EXERCISE BRIEF: From top to bottom, return the listing exactly as it appears, omitting its images.

EXTRACTED RECORDS:
□ □ □

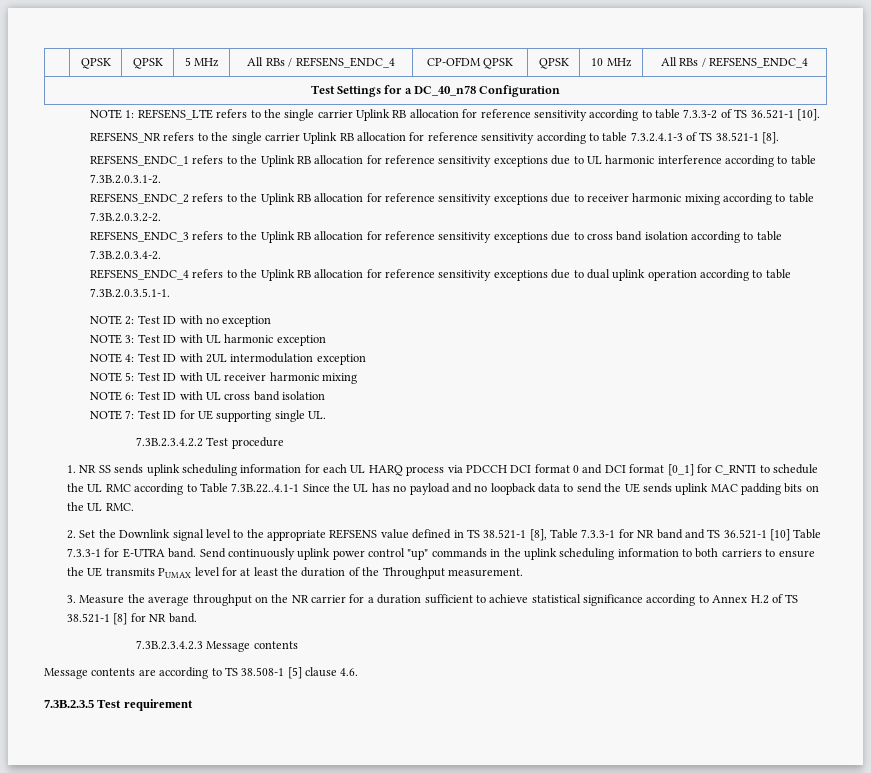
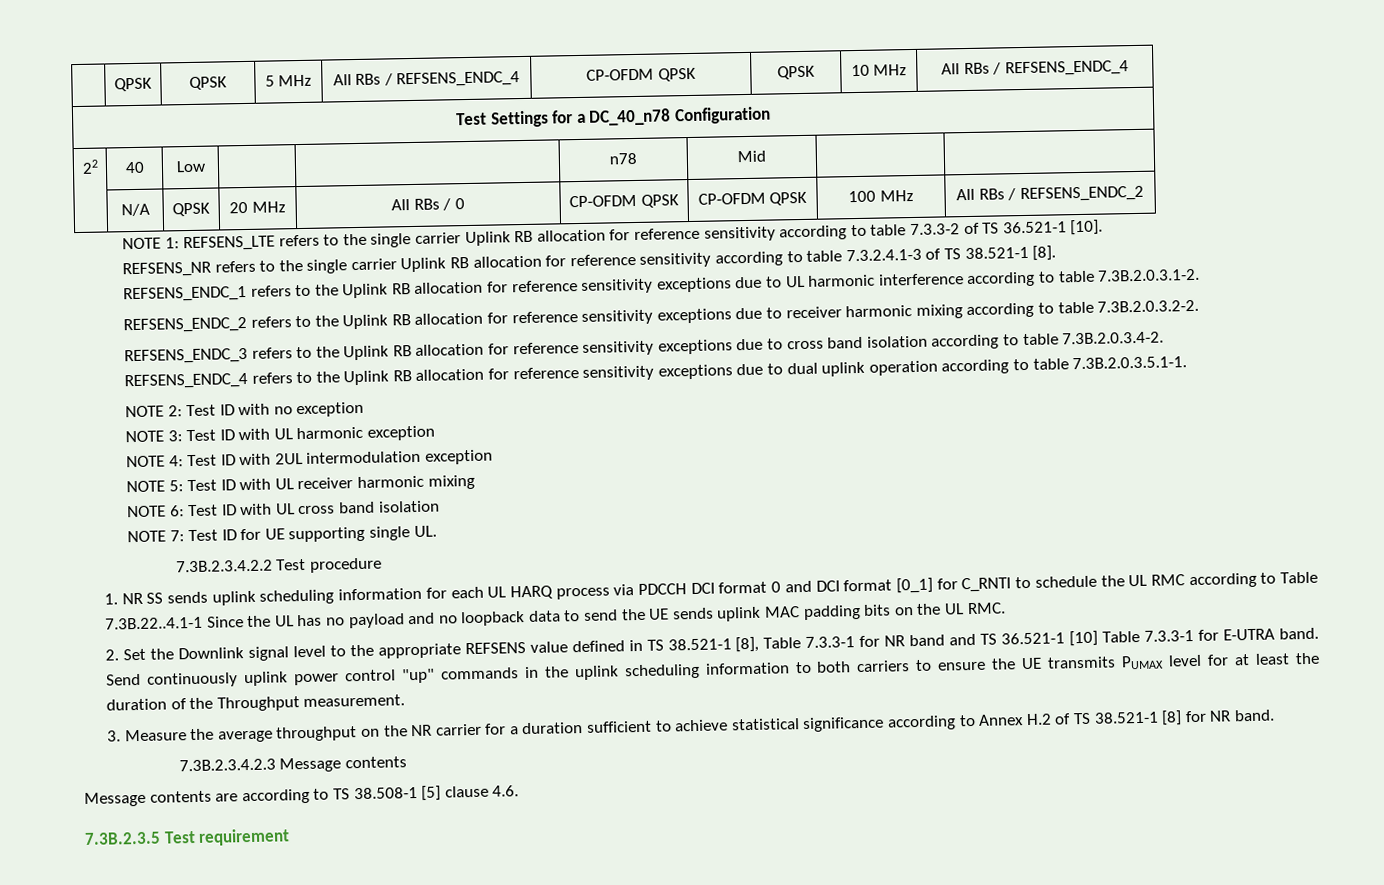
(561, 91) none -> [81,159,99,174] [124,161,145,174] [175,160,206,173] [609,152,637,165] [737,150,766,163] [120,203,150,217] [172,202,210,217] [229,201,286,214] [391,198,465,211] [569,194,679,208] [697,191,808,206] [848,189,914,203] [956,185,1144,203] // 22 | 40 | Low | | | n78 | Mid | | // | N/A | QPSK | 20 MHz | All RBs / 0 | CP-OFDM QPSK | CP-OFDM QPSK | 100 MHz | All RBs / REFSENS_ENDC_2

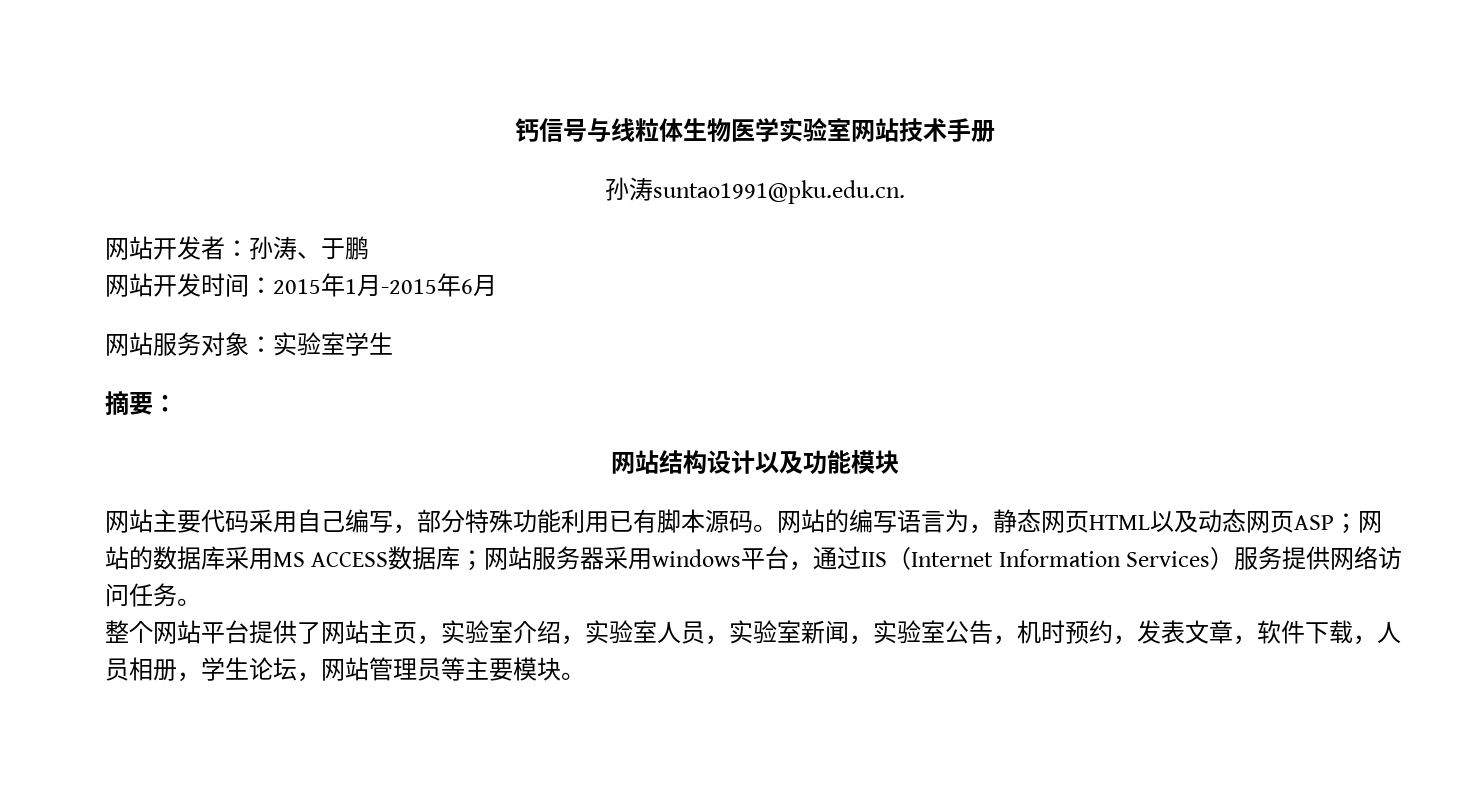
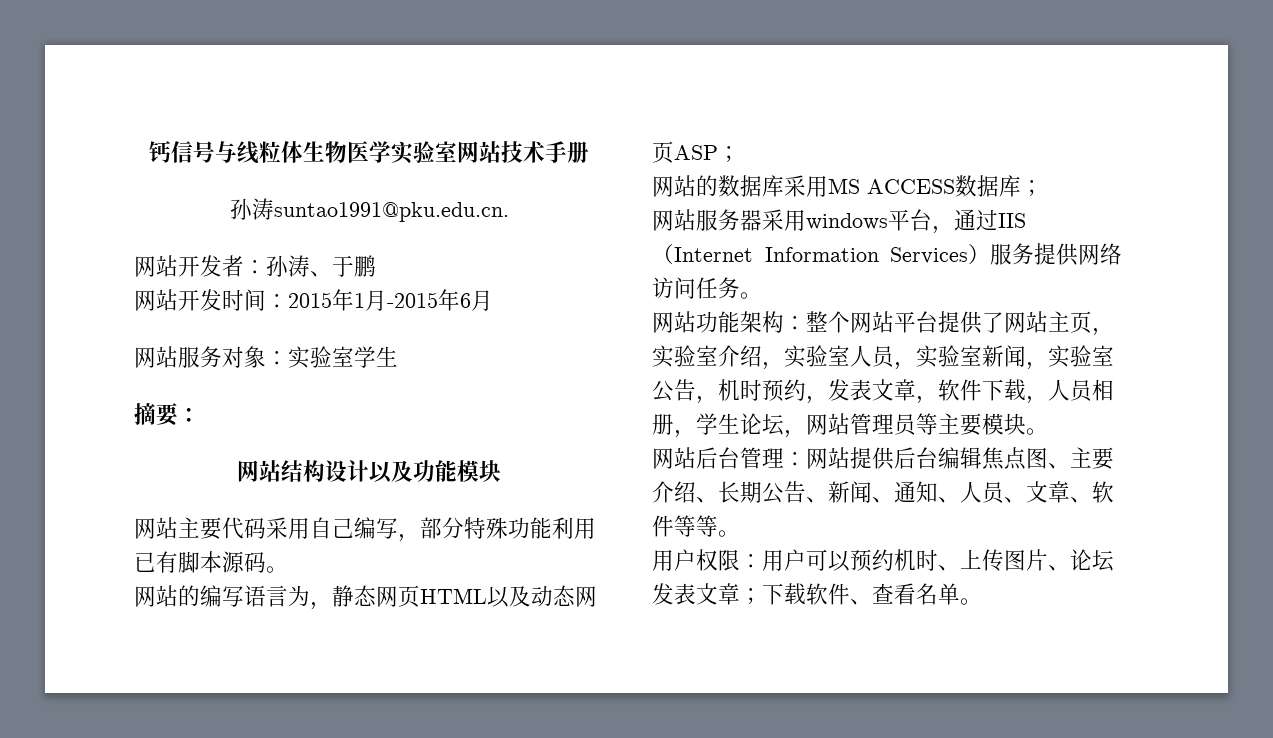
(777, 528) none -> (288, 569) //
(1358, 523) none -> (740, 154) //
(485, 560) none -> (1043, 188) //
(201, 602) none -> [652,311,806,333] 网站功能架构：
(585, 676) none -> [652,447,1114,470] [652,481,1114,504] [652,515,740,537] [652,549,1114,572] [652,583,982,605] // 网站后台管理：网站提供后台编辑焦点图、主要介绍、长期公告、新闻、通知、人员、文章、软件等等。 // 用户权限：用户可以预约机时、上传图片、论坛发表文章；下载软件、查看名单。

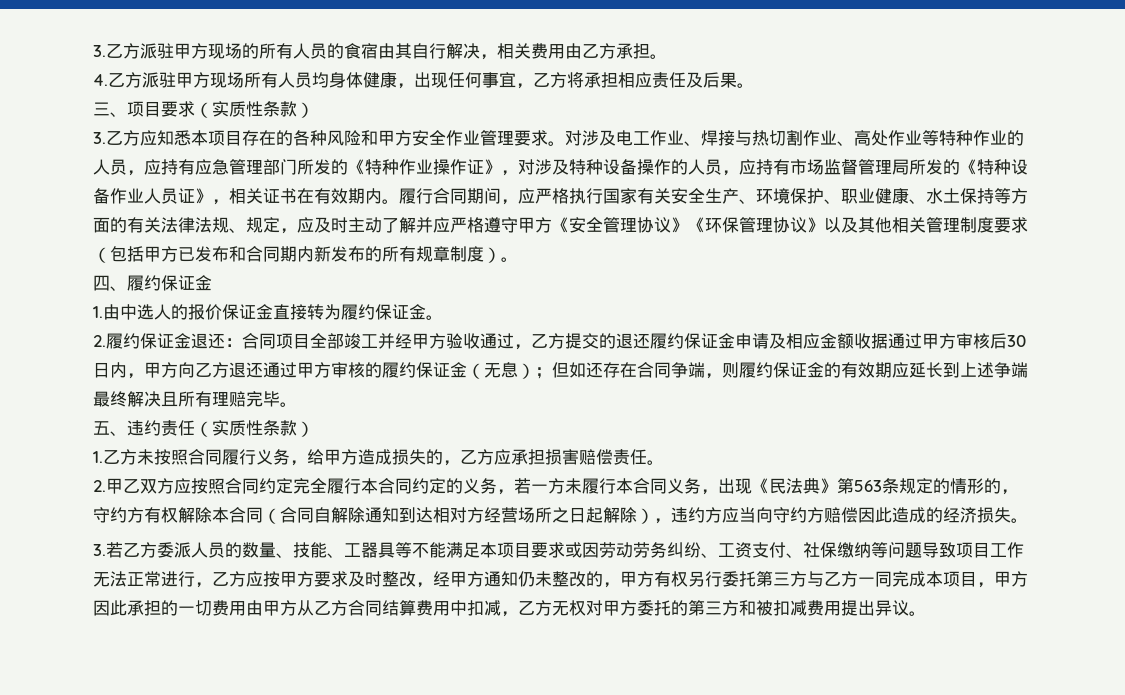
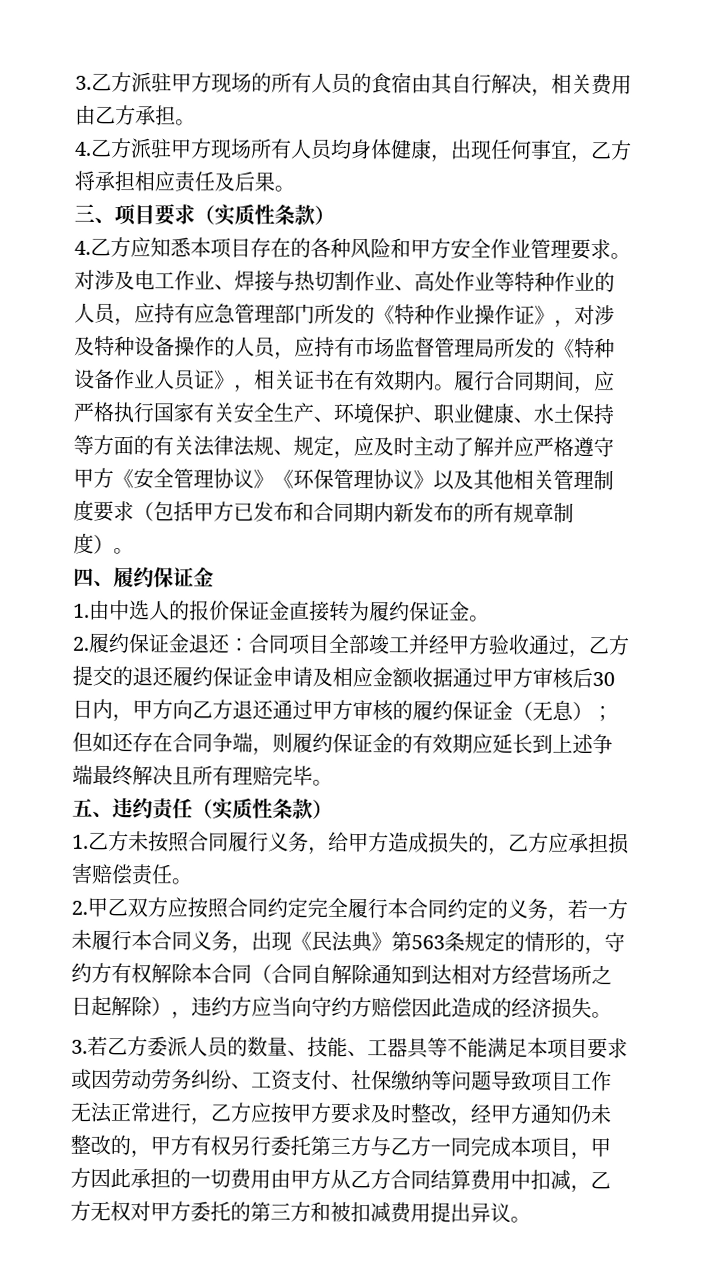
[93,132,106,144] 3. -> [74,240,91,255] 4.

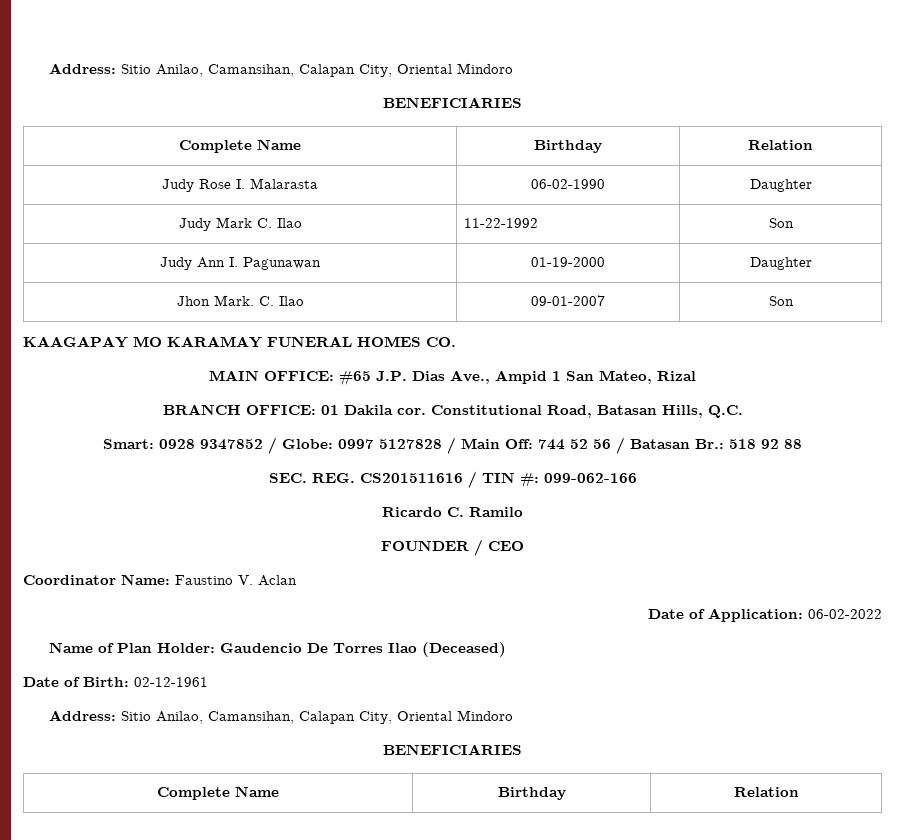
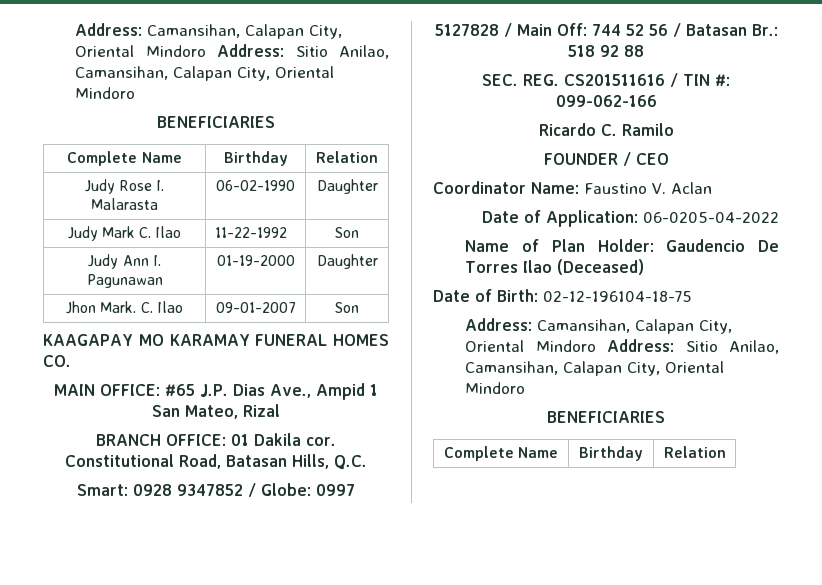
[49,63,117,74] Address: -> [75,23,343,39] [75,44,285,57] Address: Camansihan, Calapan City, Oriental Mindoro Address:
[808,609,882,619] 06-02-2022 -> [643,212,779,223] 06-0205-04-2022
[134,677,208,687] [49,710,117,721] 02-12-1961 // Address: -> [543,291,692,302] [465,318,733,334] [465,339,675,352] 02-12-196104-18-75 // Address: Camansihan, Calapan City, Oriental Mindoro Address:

□ □ □

ANSWER TO THIS EXERCISE:
(561, 91) none -> [81,159,99,174] [124,161,145,174] [175,160,206,173] [609,152,637,165] [737,150,766,163] [120,203,150,217] [172,202,210,217] [229,201,286,214] [391,198,465,211] [569,194,679,208] [697,191,808,206] [848,189,914,203] [956,185,1144,203] // 22 | 40 | Low | | | n78 | Mid | | // | N/A | QPSK | 20 MHz | All RBs / 0 | CP-OFDM QPSK | CP-OFDM QPSK | 100 MHz | All RBs / REFSENS_ENDC_2

(777, 528) none -> (288, 569) //
(1358, 523) none -> (740, 154) //
(485, 560) none -> (1043, 188) //
(201, 602) none -> [652,311,806,333] 网站功能架构：
(585, 676) none -> [652,447,1114,470] [652,481,1114,504] [652,515,740,537] [652,549,1114,572] [652,583,982,605] // 网站后台管理：网站提供后台编辑焦点图、主要介绍、长期公告、新闻、通知、人员、文章、软件等等。 // 用户权限：用户可以预约机时、上传图片、论坛发表文章；下载软件、查看名单。

[93,132,106,144] 3. -> [74,240,91,255] 4.

[49,63,117,74] Address: -> [75,23,343,39] [75,44,285,57] Address: Camansihan, Calapan City, Oriental Mindoro Address:
[808,609,882,619] 06-02-2022 -> [643,212,779,223] 06-0205-04-2022
[134,677,208,687] [49,710,117,721] 02-12-1961 // Address: -> [543,291,692,302] [465,318,733,334] [465,339,675,352] 02-12-196104-18-75 // Address: Camansihan, Calapan City, Oriental Mindoro Address:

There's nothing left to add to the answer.